Start of Block
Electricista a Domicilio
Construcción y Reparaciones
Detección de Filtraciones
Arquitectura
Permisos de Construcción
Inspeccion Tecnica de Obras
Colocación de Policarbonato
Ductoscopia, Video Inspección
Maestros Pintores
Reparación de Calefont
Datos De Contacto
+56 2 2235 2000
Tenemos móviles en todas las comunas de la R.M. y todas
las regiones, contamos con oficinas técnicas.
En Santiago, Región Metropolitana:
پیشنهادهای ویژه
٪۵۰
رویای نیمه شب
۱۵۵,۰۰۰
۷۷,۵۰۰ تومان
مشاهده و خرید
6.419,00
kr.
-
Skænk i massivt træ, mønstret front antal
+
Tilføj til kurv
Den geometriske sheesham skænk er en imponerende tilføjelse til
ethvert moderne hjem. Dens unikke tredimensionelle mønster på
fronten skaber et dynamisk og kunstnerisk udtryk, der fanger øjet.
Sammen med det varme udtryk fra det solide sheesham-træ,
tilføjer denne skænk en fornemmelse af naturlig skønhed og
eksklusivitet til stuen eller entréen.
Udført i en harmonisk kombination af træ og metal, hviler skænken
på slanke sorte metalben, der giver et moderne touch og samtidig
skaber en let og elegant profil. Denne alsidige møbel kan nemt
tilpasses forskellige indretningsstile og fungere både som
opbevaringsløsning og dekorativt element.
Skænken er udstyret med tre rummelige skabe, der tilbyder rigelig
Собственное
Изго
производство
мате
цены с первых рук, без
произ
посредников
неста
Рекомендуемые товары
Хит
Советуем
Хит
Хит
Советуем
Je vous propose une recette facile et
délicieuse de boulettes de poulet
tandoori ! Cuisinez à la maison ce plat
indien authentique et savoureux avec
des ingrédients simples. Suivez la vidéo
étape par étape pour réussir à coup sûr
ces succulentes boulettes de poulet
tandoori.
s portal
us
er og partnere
End of Block
**TASK PROMPT**
Render every line of text in the items above as a JSON list of strings, one string per line, skipping any blank lines.

**WRITTEN ANSWER**
[
  "Electricista a Domicilio",
  "Construcción y Reparaciones",
  "Detección de Filtraciones",
  "Arquitectura",
  "Permisos de Construcción",
  "Inspeccion Tecnica de Obras",
  "Colocación de Policarbonato",
  "Ductoscopia, Video Inspección",
  "Maestros Pintores",
  "Reparación de Calefont",
  "Datos De Contacto",
  "+56 2 2235 2000",
  "Tenemos móviles en todas las comunas de la R.M. y todas",
  "las regiones, contamos con oficinas técnicas.",
  "En Santiago, Región Metropolitana:",
  "پیشنهادهای ویژه",
  "٪۵۰",
  "رویای نیمه شب",
  "۱۵۵,۰۰۰",
  "۷۷,۵۰۰ تومان",
  "مشاهده و خرید",
  "6.419,00",
  "kr.",
  "-",
  "Skænk i massivt træ, mønstret front antal",
  "+",
  "Tilføj til kurv",
  "Den geometriske sheesham skænk er en imponerende tilføjelse til",
  "ethvert moderne hjem. Dens unikke tredimensionelle mønster på",
  "fronten skaber et dynamisk og kunstnerisk udtryk, der fanger øjet.",
  "Sammen med det varme udtryk fra det solide sheesham-træ,",
  "tilføjer denne skænk en fornemmelse af naturlig skønhed og",
  "eksklusivitet til stuen eller entréen.",
  "Udført i en harmonisk kombination af træ og metal, hviler skænken",
  "på slanke sorte metalben, der giver et moderne touch og samtidig",
  "skaber en let og elegant profil. Denne alsidige møbel kan nemt",
  "tilpasses forskellige indretningsstile og fungere både som",
  "opbevaringsløsning og dekorativt element.",
  "Skænken er udstyret med tre rummelige skabe, der tilbyder rigelig",
  "Собственное",
  "Изго",
  "производство",
  "мате",
  "цены с первых рук, без",
  "произ",
  "посредников",
  "неста",
  "Рекомендуемые товары",
  "Хит",
  "Советуем",
  "Хит",
  "Хит",
  "Советуем",
  "Je vous propose une recette facile et",
  "délicieuse de boulettes de poulet",
  "tandoori ! Cuisinez à la maison ce plat",
  "indien authentique et savoureux avec",
  "des ingrédients simples. Suivez la vidéo",
  "étape par étape pour réussir à coup sûr",
  "ces succulentes boulettes de poulet",
  "tandoori.",
  "s portal",
  "us",
  "er og partnere"
]